Hello,
I did the ‘spark k-means’ to cluster my data, then I finished, I want to extract the data for further analysis by using ‘table to spark’. However, I got error. I checked KNIME log but cannot find the solution:
The error message said checking KNIME log, but I am still confused.
Can you help me to solve this problem? I want to see my output spark data from ‘spark k-means’ and ‘spark to table’ node.
@DerekJin do you have a workflow and some test data to reproduce this?
As already mentioned by mlauber71, Spark does not like missing values and produce sometimes cryptic errors on that. You can use the Spark Missing Value node to eliminate them.
It only includes 0 and 1 for each cell, and they are double when I checked the types of columns.
Then my workflow is also simple like this:
the data can be read from ‘table to spark’, then I did spark k -means, it was also executable. But I got such an error when I tried to see the output from spark k -means.

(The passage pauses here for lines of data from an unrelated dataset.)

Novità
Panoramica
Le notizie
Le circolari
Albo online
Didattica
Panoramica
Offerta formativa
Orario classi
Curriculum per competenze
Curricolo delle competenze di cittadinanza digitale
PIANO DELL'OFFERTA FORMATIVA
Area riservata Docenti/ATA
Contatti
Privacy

i can’t reproduce this. Running local Spark with K-Means on a double table with 0 and 1 values works as expected (see attached workflow). Can you share more details about your setup? What Spark version you are running? How does the input data looks like, can you attach the data (with renamed column names if required)?
Hi sascha,
I am sorry to applying this message very late. I find my input dataset includes string, so I fix this problem. After I filter the string in the input matrix, I still get error about outofbound exception. My input matrx has 8030 columns, and the error is 8029 (ArrayIndexOutOfBoundsException) when I tried to get the output view from spark k-means. And I cannot use spark to table node after spark k means node(with same error).
Here is the sample data I used in my workflow. data.zip (247.3 KB)
looks like the Spark K-Means node has trouble with tables containing a column called cluster. As a workaround you can use a Spark column filter or Spark column rename node in front to remove or rename the cluster column before the Spark K-Means node. Thanks for reporting this.